The 1815 Fire in Petersburg

The city of Petersburg has endured numerous, devastating fires over its history. The 1784 town charter allowed the city to purchase firefighting equipment, which was indicative of recurrent fires during the 18th century. In 1788, the oldest fire company in Petersburg, the Old Street Fire Company, was formed. This was very timely, for on August 25, 1799, Robert Bolling’s tobacco warehouse burned, consuming 280 hogsheads of tobacco. Since the early 19th century, the city and its citizens have endured fires in 1808, 1815, 1819, 1826, 1841, 1889 and 1910 that damaged properties and killed or injured many. However, the most destructive fire in Petersburg history occurred on the night of July 16, 1815.

“In one awful night the whole scene was destroyed; a fire, the most fierce and desolate which has ever afflicted a town in Virginia, has involved the larger portion of our citizens in distress, and reduced many of them to beggary.”  This horrific fire began in a small stable between Bolingbrook and Back Streets on the night of July 16, 1815. The fire consumed 76 houses on Bolingbrook street, 29 houses on Old Street, 24 on Market Square, 22 on Sycamore Street, 21 on Back Street (now East Bank Street) and 2 on Bank Street. Approximately, two-thirds of the town’s structures were destroyed. Among the major buildings consumed in the conflagration were the Farmer’s Bank (rebuilt in 1817 as a brick structure, located at 19 Bolingbrook Street), Eagle Tavern, the Virginia Inn, the Columbian Hotel that was under construction on the north side of Bolingbrook Street, and the Back Street Theater built in 1796 (Edgar Allen Poe’s parents performed there). All told, the fire destroyed 350 buildings, at a loss of approximately $3 million. Examples of the losses include a Mr. Myers, who died in the fire. He worked for Thomas Wallace, a tanner. (this was not the Thomas Wallace, whose home on S. Market Street was where president Lincoln and Lieutenant General Ulysses S. Grant met on April 3, 1865.) The estate of apothecarist and druggist Ashley Adams suffered extensive losses. Mr. Adams was born in Coventry, England and died c 1804 in Petersburg. His heirs lost two dwellings, a shop, two lumber houses, and a tavern for a total loss of $4,324.

After this disastrous fire, a committee of leading citizens was formed to solicit relief. This group consisted of Mayor George Jones (the original owner of the McIlwaine House near the Farmer’s Market), William Haxall (a leader of the Newmarket Race Track just east of Petersburg), John Fitzhugh may (who had the honor of reading the Declaration of Independence at a Petersburg Independence Day celebration), Robert Bolling (one of the original 1784 Petersburg Common Councilmen), and William Prentis (who opened the city’s first printing press in 1786), among others. Within two weeks of the fire, reconstruction in the city was fully underway. A Petersburg resident wrote in 1826 that, 20 years before, there were less than ten brick buildings in town. The fire transformed the structure of homes in the city. Due to the massive destruction of this fire, roughly 300 brick buildings were built over the following two years. These included the Charles O’Hara (Trapezium) House at 244 North Market Street, which is still extant. E.P. Fordham wrote, “the new part, which already contains 300 handsome houses, would shame most of the country towns in England.” In 1817, two years after the fire, William Tell Harris (who toured the United States from 1817 to 1819) wrote, “this town, which has recently suffered very severely by fire, shows no marks of its misfortune; bustle and activity are everywhere seen.”

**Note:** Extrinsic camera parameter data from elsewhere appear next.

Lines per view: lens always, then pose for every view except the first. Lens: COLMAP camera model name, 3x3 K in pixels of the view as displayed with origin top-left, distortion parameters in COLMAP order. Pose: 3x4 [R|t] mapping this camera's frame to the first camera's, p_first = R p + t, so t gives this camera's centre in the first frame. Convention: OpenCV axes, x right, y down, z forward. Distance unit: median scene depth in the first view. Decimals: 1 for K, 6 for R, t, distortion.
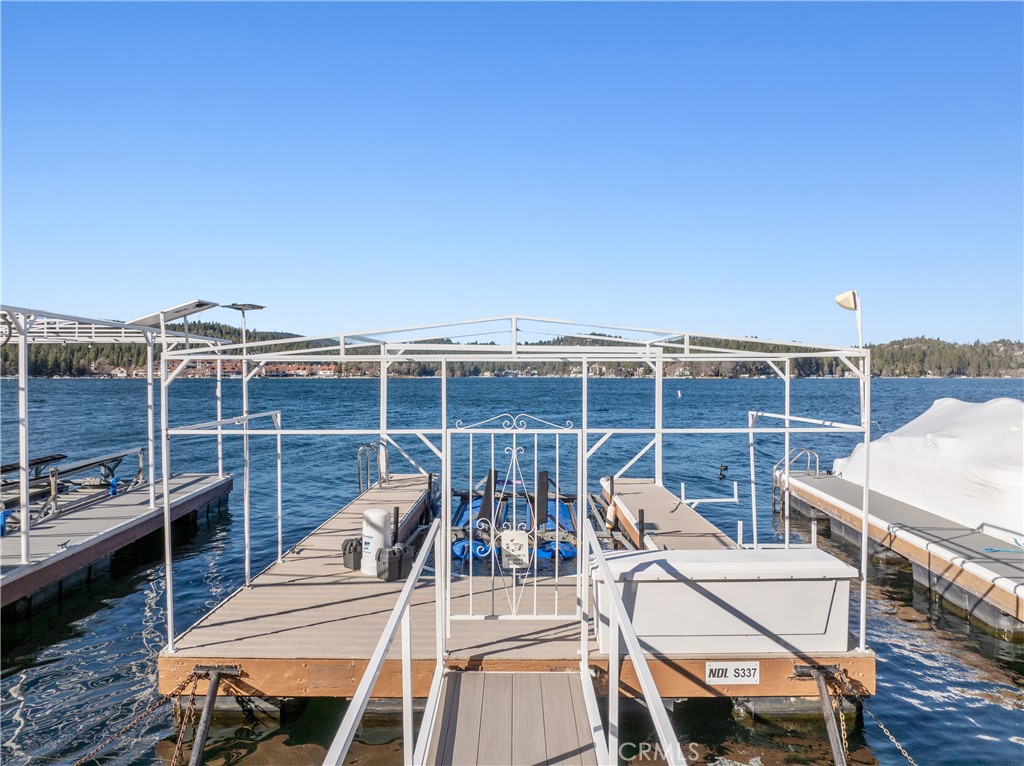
lens RADIAL K [[731.9, 0, 514.4], [0, 731.9, 361.1], [0, 0, 1]] dist [-0.035228, -0.000567]
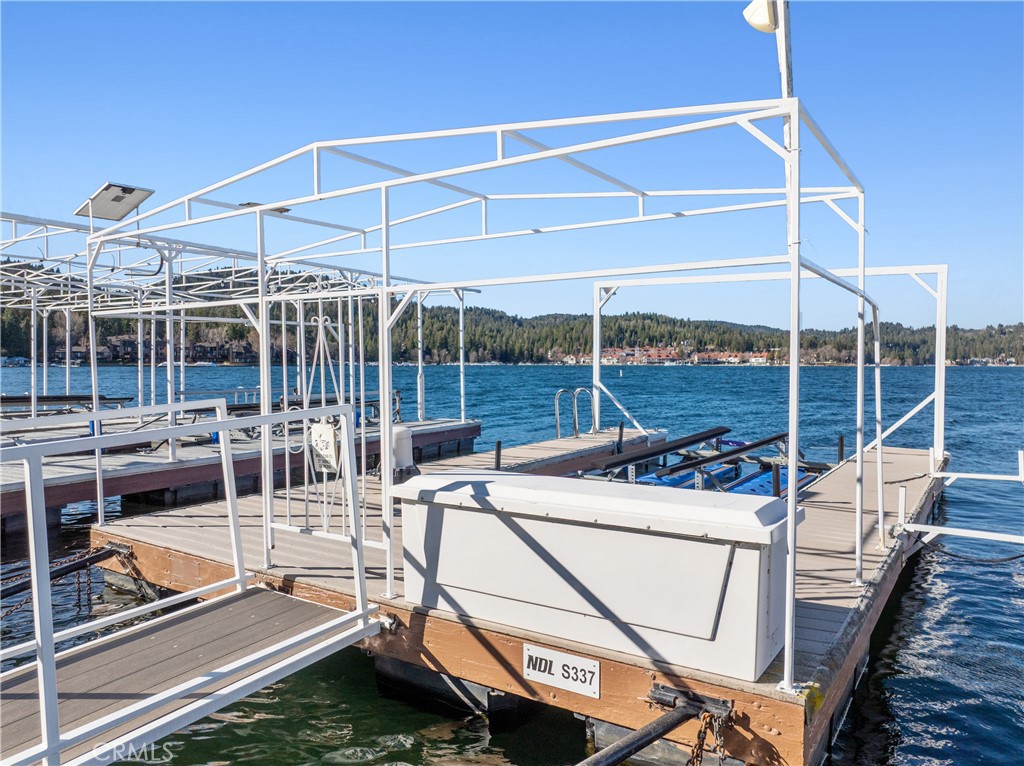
lens RADIAL K [[733.3, 0, 518.8], [0, 733.3, 379.8], [0, 0, 1]] dist [-0.035660, -0.002178]
pose [[0.839870, 0.014849, -0.542584, 0.237720], [0.007792, 0.999193, 0.039406, 0.062344], [0.542731, -0.037324, 0.839077, 0.184519]]
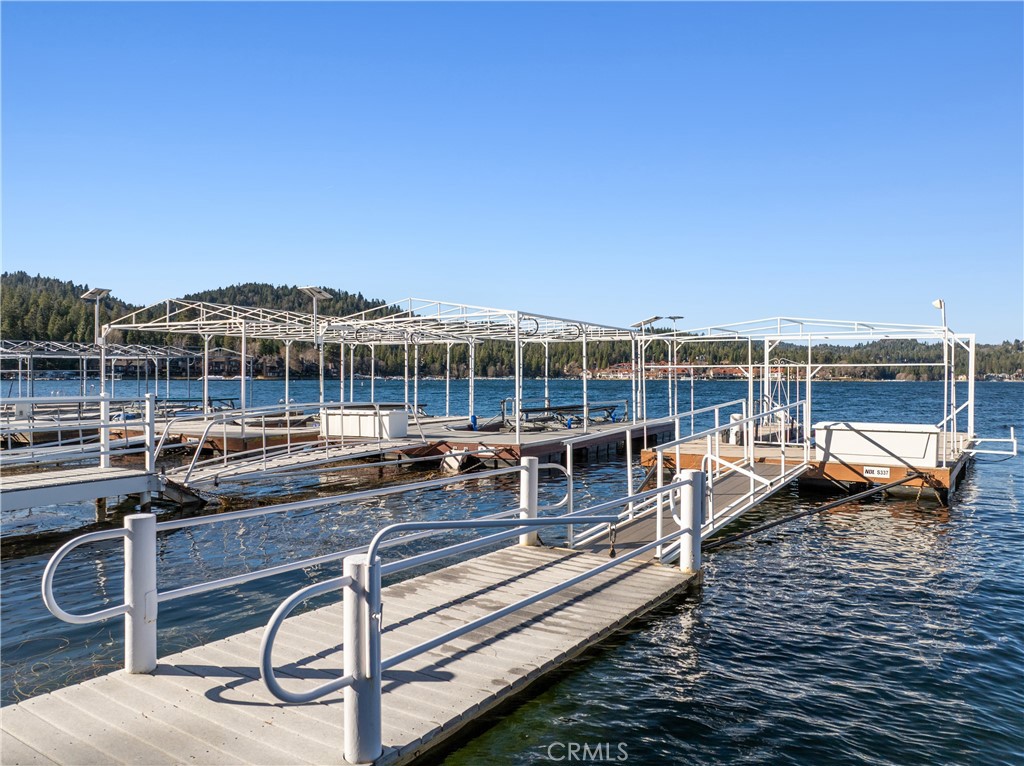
lens RADIAL K [[728.7, 0, 512.0], [0, 728.7, 383.0], [0, 0, 1]] dist [-0.036410, 0.001935]
pose [[0.825420, 0.009076, -0.564446, 0.247814], [0.005513, 0.999693, 0.024137, 0.036069], [0.564492, -0.023035, 0.825117, -0.585346]]
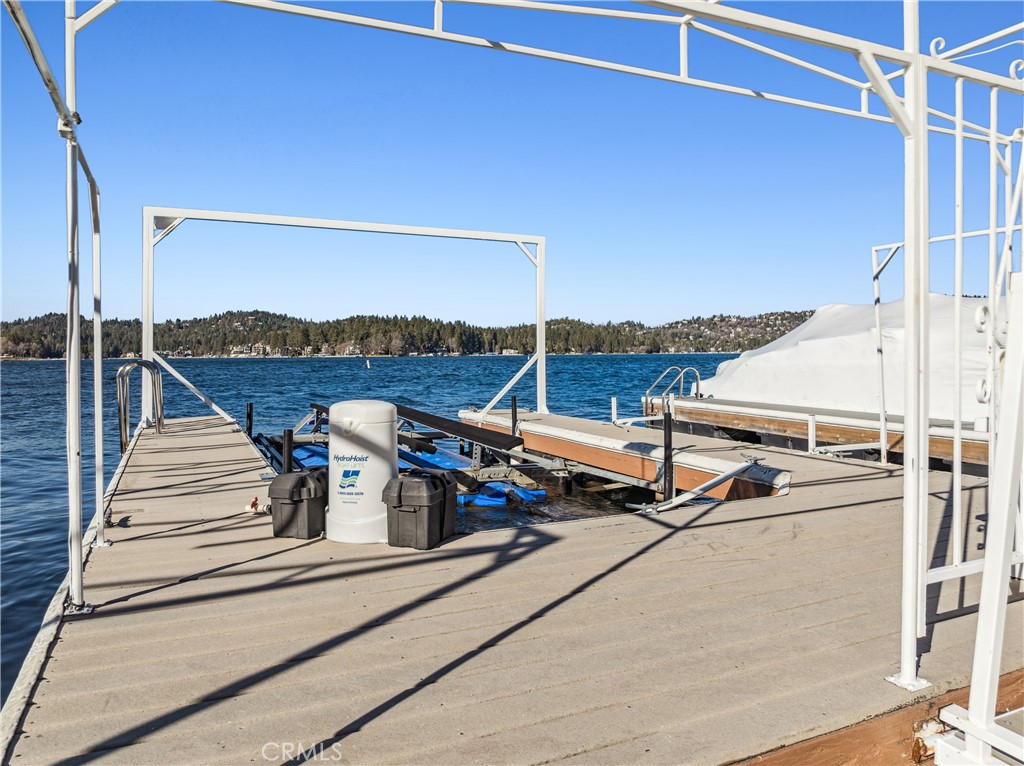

Petersburg has continued to focus on its ability to prevent and fight fires since the 1815 fire. Prior to the Civil War there were four fire companies in town. During the war, many of the volunteer firemen became soldiers, and consequently Confederate Soldiers fought fires in the city. Ten years after the end of the Civil War, Petersburg established its first paid fire department. The volunteer firemen in the city for the previous 87 years undoubtedly saved millions of dollars in potential property damage and casualties. The well known “iron front” fire in 1889, resulted in approximately $750, 000 in damage to structures in the city’s downtown business district. Petersburg continues to suffer from property damage, deaths and injuries from fires, but the July 16, 1815 fire is unmistakably the worst fire in the history of the Cockade City.